**EXERCISE OBJECTIVE:** Only lines with the word "Point" are needed; collect each of them from the listing below.
++++++++++
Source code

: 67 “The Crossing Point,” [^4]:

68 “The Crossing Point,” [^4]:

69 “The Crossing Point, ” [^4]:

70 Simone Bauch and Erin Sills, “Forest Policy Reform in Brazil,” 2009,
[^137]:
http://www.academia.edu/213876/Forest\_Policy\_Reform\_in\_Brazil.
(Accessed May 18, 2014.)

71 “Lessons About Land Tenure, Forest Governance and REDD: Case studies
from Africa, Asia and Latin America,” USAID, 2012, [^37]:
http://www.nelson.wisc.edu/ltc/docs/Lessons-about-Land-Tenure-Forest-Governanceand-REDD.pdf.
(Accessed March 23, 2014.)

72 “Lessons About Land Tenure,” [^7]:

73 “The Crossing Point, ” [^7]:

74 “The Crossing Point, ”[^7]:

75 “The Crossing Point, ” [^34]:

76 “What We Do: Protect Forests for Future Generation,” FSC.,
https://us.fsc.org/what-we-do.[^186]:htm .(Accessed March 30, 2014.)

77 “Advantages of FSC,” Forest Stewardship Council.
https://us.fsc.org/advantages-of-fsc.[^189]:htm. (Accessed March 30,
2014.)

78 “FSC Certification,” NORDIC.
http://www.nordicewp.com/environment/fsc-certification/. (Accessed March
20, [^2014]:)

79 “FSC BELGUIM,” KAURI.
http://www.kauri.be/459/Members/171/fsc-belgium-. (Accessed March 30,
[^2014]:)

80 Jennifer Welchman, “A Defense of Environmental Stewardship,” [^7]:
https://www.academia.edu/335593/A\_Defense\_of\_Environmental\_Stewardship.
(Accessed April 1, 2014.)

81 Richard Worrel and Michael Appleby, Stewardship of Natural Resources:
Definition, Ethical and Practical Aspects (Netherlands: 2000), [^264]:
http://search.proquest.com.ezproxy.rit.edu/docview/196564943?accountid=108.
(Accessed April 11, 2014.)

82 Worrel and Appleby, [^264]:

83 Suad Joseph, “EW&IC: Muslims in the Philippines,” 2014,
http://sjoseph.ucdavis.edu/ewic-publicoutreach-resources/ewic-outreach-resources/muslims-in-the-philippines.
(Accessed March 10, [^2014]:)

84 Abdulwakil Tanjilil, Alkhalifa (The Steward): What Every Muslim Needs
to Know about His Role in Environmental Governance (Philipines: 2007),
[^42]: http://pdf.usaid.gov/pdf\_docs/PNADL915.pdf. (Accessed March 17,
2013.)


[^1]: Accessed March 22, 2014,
++++++++++
**ANSWER SECTION:**
: 67 “The Crossing Point,” [^4]:
68 “The Crossing Point,” [^4]:
69 “The Crossing Point, ” [^4]:
73 “The Crossing Point, ” [^7]:
74 “The Crossing Point, ”[^7]:
75 “The Crossing Point, ” [^34]:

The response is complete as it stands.